» **Exercise goal**:
Answer from the blog excerpt below:
1. Which comedic troupe made "Jane Austen is my Homegirl"?
2. How long did it take the writer to finish Northanger Abbey?
3. What does the blog's subtitle bar now read?

» **Excerpt to read**:
So why in the world would I actually CHOOSE to read Northanger Abbey, when it is perfectly good weather for jumping on some paranormal teen lit bandwagon? The above video is the guilty culprit.

"Jane Austen is my Homegirl," by the comedic troupe known as Pretty Darn Funny,  is a rap in celebration and honor of those BBC and PBS miniseries I just can't ever get enough of, name-checking the Brontes, Jane Austen, and especially Downton Abbey. Like an Austen book, I didn't enjoy it that much at first: I found it a little too contrived, with more lacking or awkward moments than general fluidity or humor. But then, I read the lyrics. And I soon found it to be 1:00 am, and had watched the video over a dozen times, memorizing bits and pieces of it, which I now recite at a moment's notice.

And that's why I purposefully chose to read something as difficult and time-consuming as an Austen novel, when the weather may be a bit more appropriate for a Dessen. The problem was, I thought it might be... I don't know... different this time. But I assure you, it is just as problematic reading an Austen novel in the summer, as it is during the school year.

However, once you get PAST all of the hard-to-interpret language, and figure out who's actually talking in what section, you can see glimmers of the amazing humor and sarcasm within the words. Northanger Abbey - a parody of the Gothic novels in such popularity at the time of its writing - is an amusing account of a girl, Catherine Morland, who imagines her life to be a little too much like those terrifying and treacherous novels she reads, leading to various difficulties as she realizes, that no, she is no great heroine, but that she might still have her own triumphant ending. This book is a prime example of Austen's wit and sarcasm, her humor, and her talent in creating believable characters, but also provides, within the story, a solid defense against all who claim the lack of literary merit in the novel form.

However, again, I didn't really get the chance to fully appreciate those characteristics of the book, because it took me more than two weeks to actually finish it.

Hopefully, someday, I'll return to Northanger Abbey, and find it to be wildly humorous, incredibly insightful, and as brilliant as I find Austen's works to always be. For right now, though, I'm ditching the dust for something a little more current, and not-so-wordy. :)

Wednesday, July 11, 2012

Let Me Explain...

I needed a change, so I switched up the... everything. Or at least mostly everything. New layout, new style, new background, new color scheme, new "Top Ten" List, new font...

You'll also notice that my brief subtitle bar now reads "An Almost-College Girl," rather than "A High School Girl." This is true: I'm almost in college.

In college, I will be master of my life; therefore, since I am not yet even close to being halfways equipped to take care of myself, I'll just start by being master of my blog. :)

Hope you like it! :)

Monday, July 9, 2012

I Just Want to Fly

I'm beginning to reach that point in my summer vacation when I get really restless. When my sunglasses finally emerge from the dark hole I've been storing them in all year, and the heat makes it nearly impossible for me to sleep a single wink, is the annual time when the walls of my room and the comfort of my own home start to become a little... claustrophobia-inducing. You can only travel the same path so many times before it feels like you're walking in circles. I'm in need of a change in scenery, for the sake of my sanity, if not to seek some new inspiration.

» **Exercise data**:
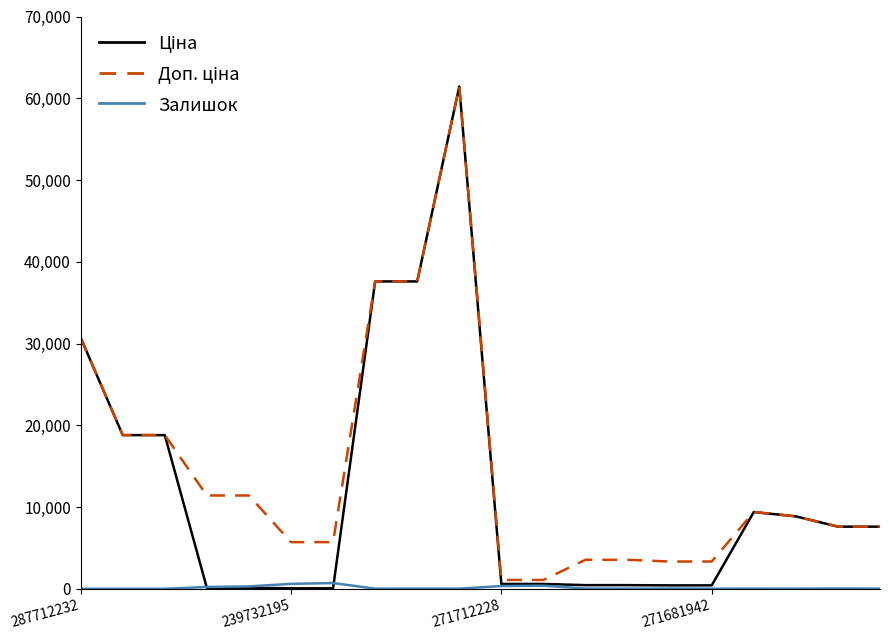

Is this an area chart (filled region under the line)?

No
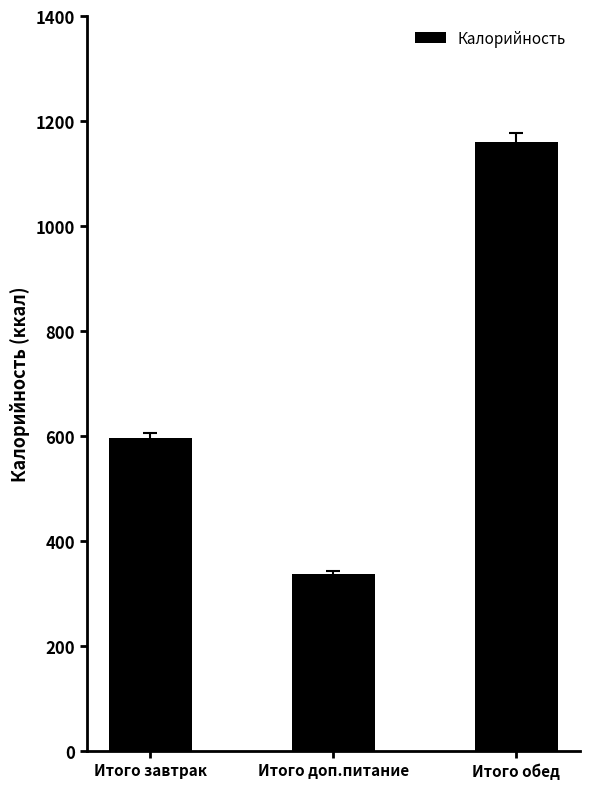

Rank the categories by value from highest to lowest.

Итого обед, Итого завтрак, Итого доп.питание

» **Result of this exercise**:
1. Pretty Darn Funny
2. More than two weeks
3. "An Almost-College Girl"